### EXERCISE DIRECTIONS
Extend the piece on Lena Dunham's nude scenes as Hannah, picking up right after its final sentence.

Nudity Alert

Lena Dunham

In the past few weeks, the entertainment world revealed their horror over writer/director/actress, Lena Dunham. Why? She dared to do two horrific, unforgiveable things: 1) win an Emmy as a young newcomer 2) walked around naked as her character Hannah without the decency to be shamed by her body.

We see naked women on HBO and ShowTime all the time. We see them on Sex in the City, on CatHouse (don’t pretend you don’t watch it). We see them in late-night skinamax soft-core porn. It is a very slender body, perfect breast kind of nakedness and almost always about sex. However, Dunham’s Hannah walks around naked and sometimes it isn’t about sex. Sometimes, she’s just plain naked. And when it is about sex, she isn’t hidden. There is no shirt covering up her waiste or blanket over her boobs.  Her Eloise tattoos, her ass, her small bust are out there for everyone to see. She dares, as Howard Stern *so thoughtfully reminded us, to do the one thing in the world a woman should NEVER be forgiven for: show a world trained to expect photoshopped perfection her nakedness in it’s glorious imperfection. Or more plainly put, she got naked without giving a damn that Howard might not like what he saw.

I don’t believe that when Dunham writes Hannah that she is trying to revolutionize the meaning of the word Hot. It’s not a battle-cry for the not so perfect girl to be seen as a sex-goddess.  I believe, in many ways, Hannah’s physicality is purposely awkward: her hair is out of place. Her clothing never looks right. She’s a grown woman with cartoon characters tattooed on her arms. Her physical body mirrors her awkwardness in the world but, and I love this, but just because she’s awkward (she has to work odd jobs, she has hardly any money, her high school boyfriend reveals that he’s gay, and her sometimes boyfriend has her role-play very odd senarios) it doesn’t mean that Dunham’s character is trapped in the black hole of self-hatred.

### DATA FOR REVIEW

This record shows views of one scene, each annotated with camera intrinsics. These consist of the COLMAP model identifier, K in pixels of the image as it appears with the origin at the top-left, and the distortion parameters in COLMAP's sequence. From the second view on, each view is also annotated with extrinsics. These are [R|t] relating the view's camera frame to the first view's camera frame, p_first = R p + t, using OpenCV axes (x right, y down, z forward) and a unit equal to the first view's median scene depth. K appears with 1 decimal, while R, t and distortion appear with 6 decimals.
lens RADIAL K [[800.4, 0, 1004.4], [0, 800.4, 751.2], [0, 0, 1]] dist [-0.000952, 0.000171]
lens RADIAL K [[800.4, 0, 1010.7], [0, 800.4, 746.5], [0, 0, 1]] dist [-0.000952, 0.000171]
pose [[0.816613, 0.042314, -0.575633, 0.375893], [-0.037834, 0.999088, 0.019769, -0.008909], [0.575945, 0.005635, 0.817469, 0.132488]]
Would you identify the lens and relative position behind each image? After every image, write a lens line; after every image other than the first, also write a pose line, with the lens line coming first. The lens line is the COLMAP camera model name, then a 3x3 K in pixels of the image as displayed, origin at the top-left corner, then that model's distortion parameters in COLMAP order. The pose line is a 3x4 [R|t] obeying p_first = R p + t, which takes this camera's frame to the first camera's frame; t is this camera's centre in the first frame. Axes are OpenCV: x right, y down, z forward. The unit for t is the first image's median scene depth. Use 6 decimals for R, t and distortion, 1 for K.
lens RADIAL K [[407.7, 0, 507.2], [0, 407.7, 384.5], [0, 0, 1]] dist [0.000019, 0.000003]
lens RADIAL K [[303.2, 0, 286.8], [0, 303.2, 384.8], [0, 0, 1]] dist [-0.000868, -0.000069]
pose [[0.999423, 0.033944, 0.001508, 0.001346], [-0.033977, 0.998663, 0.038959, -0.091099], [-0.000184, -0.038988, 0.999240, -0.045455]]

### RESULT OF THIS TASK
She’s 23. She hasn’t figured herself out. She hasn’t figured the world out yet. Despite, her awkward appearance and her difficult relationships, Hannah, like most 23-year-olds, thinks she has her worldview perfectly in place. So why bother covering up the nakedness she sees and accepts as normal? She walks around her apartment naked. She is fully naked in front of her lovers. And we, her audience, aren’t there to wonder why she’s not a Victoria’s Secret model. We are there to be part of her story and that includes her evolution, her rawness, and the reality of it all.

Sadly, it’s quite a revelation. Most of us feel that our nakedness, even when no one else is looking, is a source of shame, another example of our failures and imperfections. Maybe we can learn from Hannah. Maybe we can learn that we are constantly evolving and changing as people, and sometimes, our physical selves are a reflection of that change. Instead of fighting it, instead of bowing down to the Howard Stern and the rest of society’s talking heads, we can take a deep breath, stand alone naked and think, “this…is…awesome.”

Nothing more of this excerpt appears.